*ABOUT THIS TASK*
Pictures appear among the records below and must be omitted. Repeat exactly the lines from the line with "(136, 926) none" to the line with "[195,132,208,145] X ->", both included.

*PROVIDED DATA*
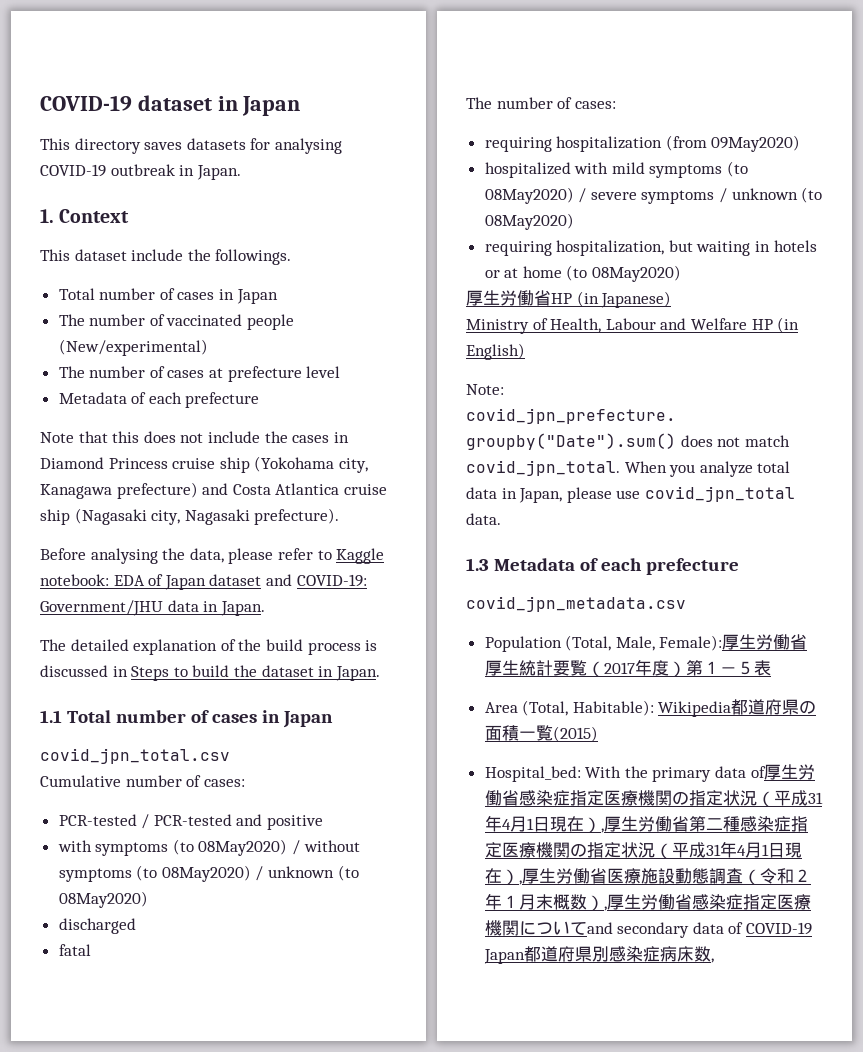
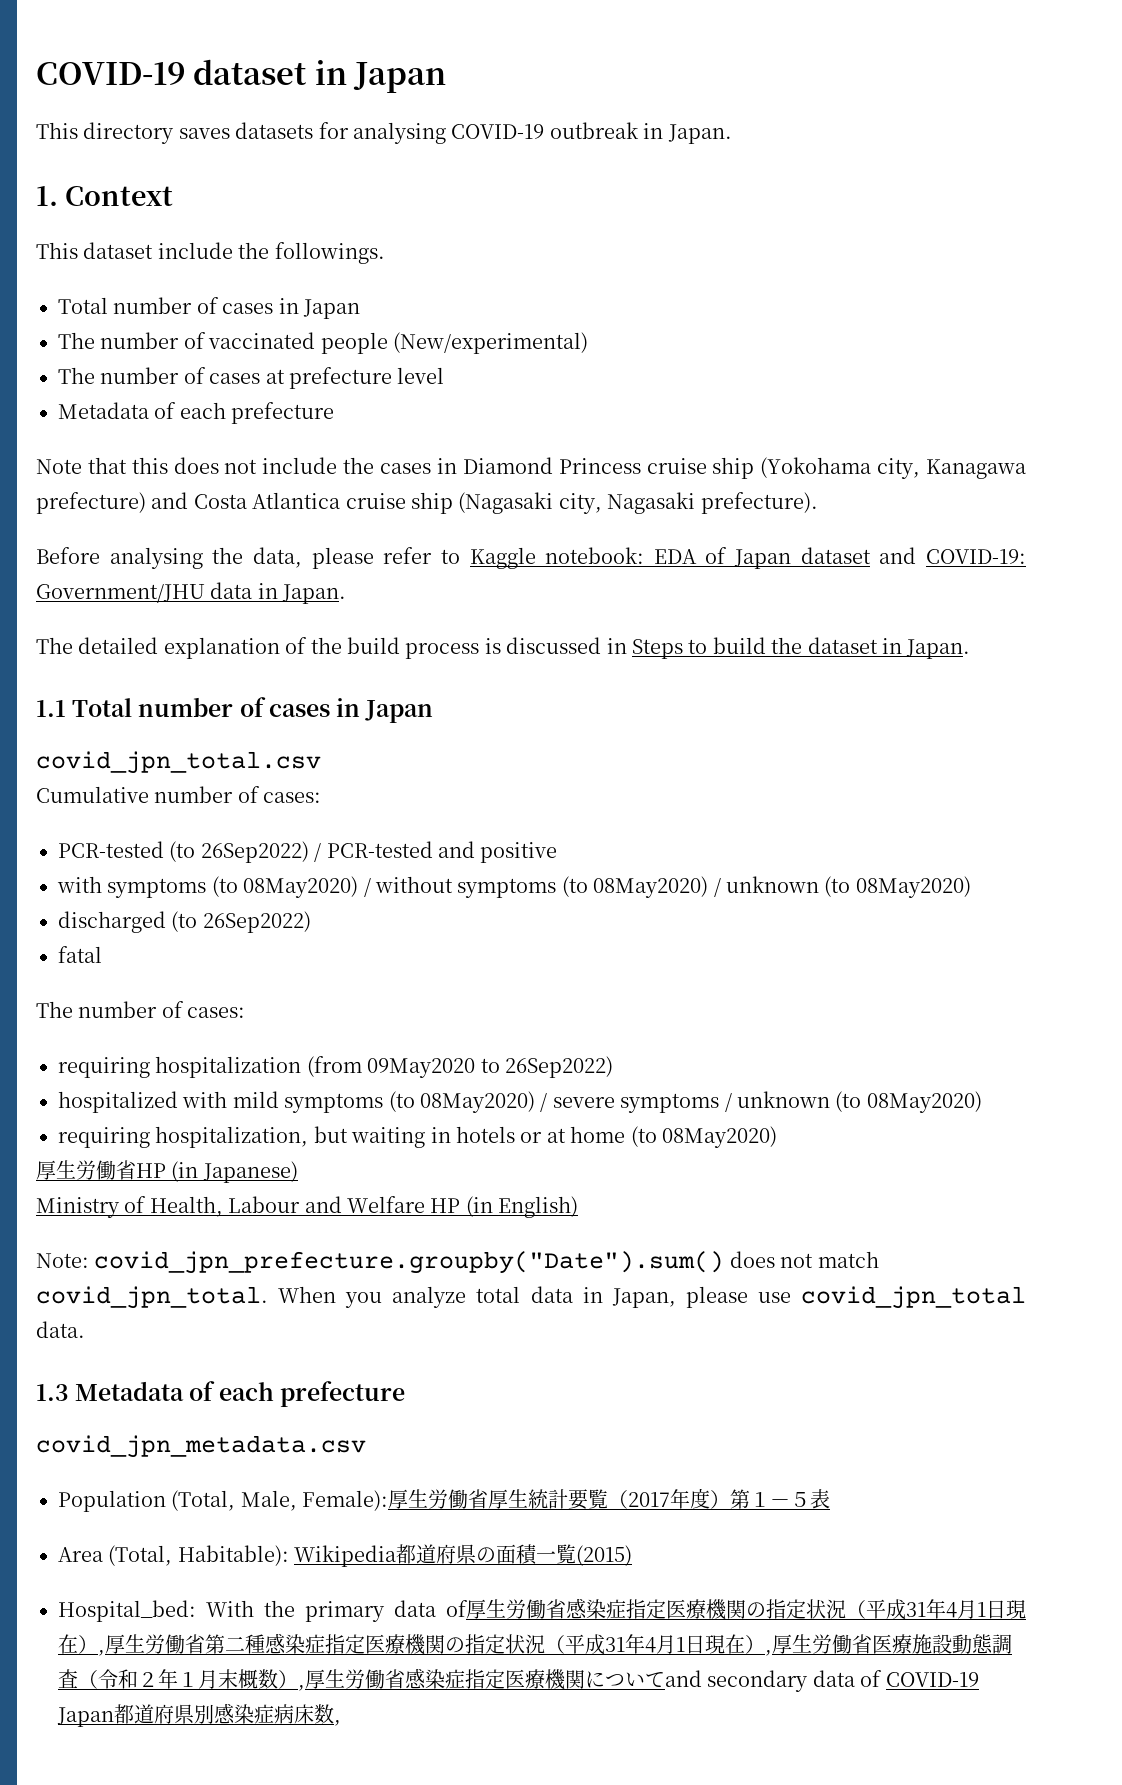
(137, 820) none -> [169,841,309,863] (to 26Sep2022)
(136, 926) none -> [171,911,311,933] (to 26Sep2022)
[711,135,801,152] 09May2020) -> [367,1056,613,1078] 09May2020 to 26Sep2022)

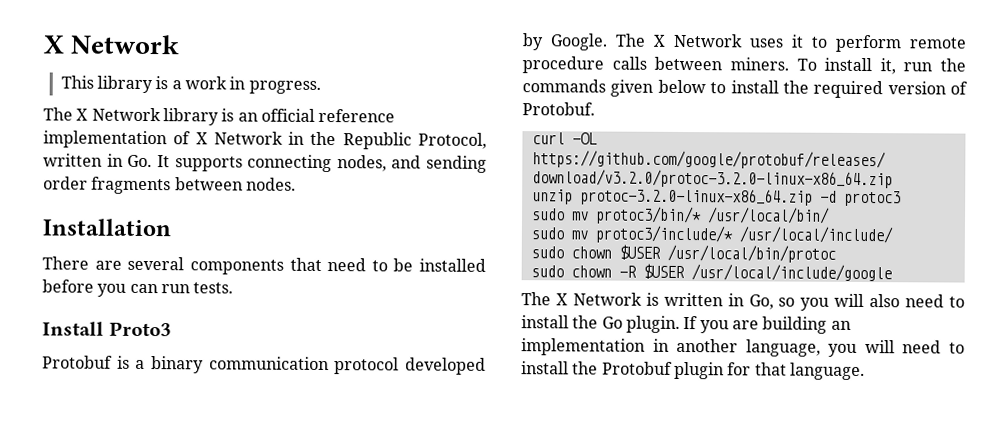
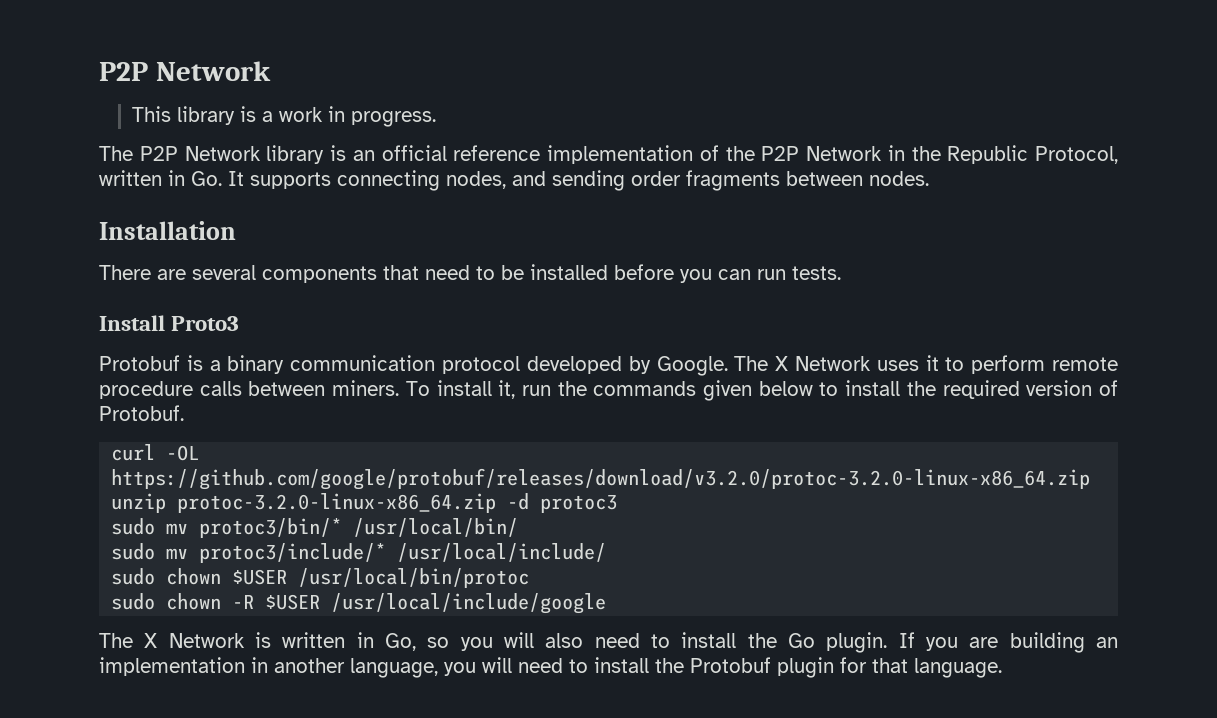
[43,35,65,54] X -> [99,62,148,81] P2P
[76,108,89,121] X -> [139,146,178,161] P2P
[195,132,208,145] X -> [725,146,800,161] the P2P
==
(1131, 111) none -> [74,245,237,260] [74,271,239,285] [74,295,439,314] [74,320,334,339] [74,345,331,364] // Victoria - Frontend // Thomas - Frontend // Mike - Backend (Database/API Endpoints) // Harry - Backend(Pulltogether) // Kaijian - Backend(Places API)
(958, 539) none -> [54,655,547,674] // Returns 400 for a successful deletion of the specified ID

*ANSWER SECTION*
(136, 926) none -> [171,911,311,933] (to 26Sep2022)
[711,135,801,152] 09May2020) -> [367,1056,613,1078] 09May2020 to 26Sep2022)

[43,35,65,54] X -> [99,62,148,81] P2P
[76,108,89,121] X -> [139,146,178,161] P2P
[195,132,208,145] X -> [725,146,800,161] the P2P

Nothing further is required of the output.